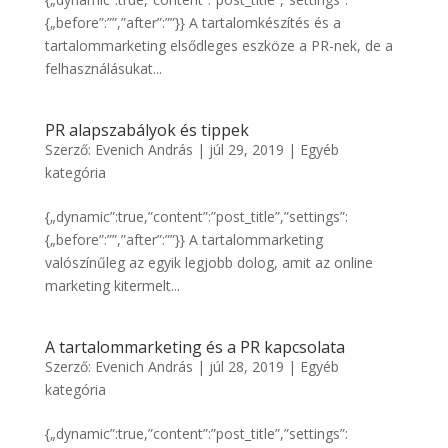
{„before”:””,”after”:””}} A tartalomkészítés és a
tartalommarketing elsődleges eszköze a PR-nek, de a
felhasználásukat...
PR alapszabályok és tippek
Szerző:
Evenich András
|
júl 29, 2019
|
Egyéb
kategória
{„dynamic”:true,”content”:”post_title”,”settings”:
{„before”:””,”after”:””}} A tartalommarketing
valószínűleg az egyik legjobb dolog, amit az online
marketing kitermelt...
A tartalommarketing és a PR kapcsolata
Szerző:
Evenich András
|
júl 28, 2019
|
Egyéb
kategória
{„dynamic”:true,”content”:”post_title”,”settings”:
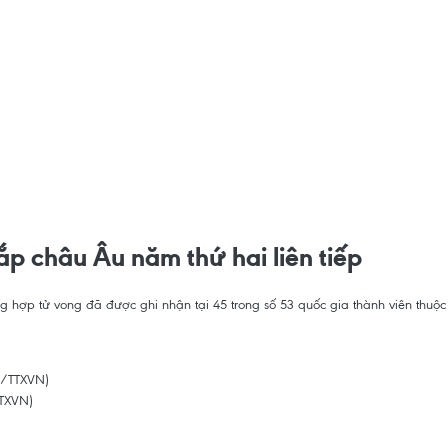
p châu Âu năm thứ hai liên tiếp
g hợp tử vong đã được ghi nhận tại 45 trong số 53 quốc gia thành viên thu
TTXVN)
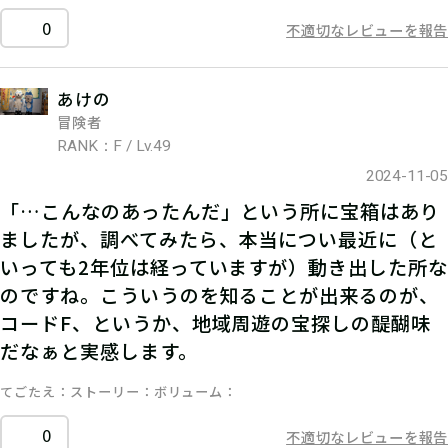
0
不適切なレビューを報告
あけの
冒険者
RANK：F / Lv.49
2024-11-05
「…こんなのあったんだ」という所に宝箱はあり
ましたが、調べてみたら、本当につい最近に（と
いっても2年位は経っていますが）動き出した所な
のですね。こういうのを知ることが出来るのが、
コードF、というか、地域周遊の宝探しの醍醐味
だなぁと実感します。
てごたえ
ストーリー
ボリューム
0
不適切なレビューを報告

» What you have to do
Could you repeat the text of every item above with "Szerző" switched to "Írta" and everything else left as it is, leaving out the pictures?

» Result of the exercise
{„before”:””,”after”:””}} A tartalomkészítés és a
tartalommarketing elsődleges eszköze a PR-nek, de a
felhasználásukat...
PR alapszabályok és tippek
Írta:
Evenich András
|
júl 29, 2019
|
Egyéb
kategória
{„dynamic”:true,”content”:”post_title”,”settings”:
{„before”:””,”after”:””}} A tartalommarketing
valószínűleg az egyik legjobb dolog, amit az online
marketing kitermelt...
A tartalommarketing és a PR kapcsolata
Írta:
Evenich András
|
júl 28, 2019
|
Egyéb
kategória
{„dynamic”:true,”content”:”post_title”,”settings”:
p châu Âu năm thứ hai liên tiếp
g hợp tử vong đã được ghi nhận tại 45 trong số 53 quốc gia thành viên thu
TTXVN)
0
不適切なレビューを報告
あけの
冒険者
RANK：F / Lv.49
2024-11-05
「…こんなのあったんだ」という所に宝箱はあり
ましたが、調べてみたら、本当につい最近に（と
いっても2年位は経っていますが）動き出した所な
のですね。こういうのを知ることが出来るのが、
コードF、というか、地域周遊の宝探しの醍醐味
だなぁと実感します。
てごたえ
ストーリー
ボリューム
0
不適切なレビューを報告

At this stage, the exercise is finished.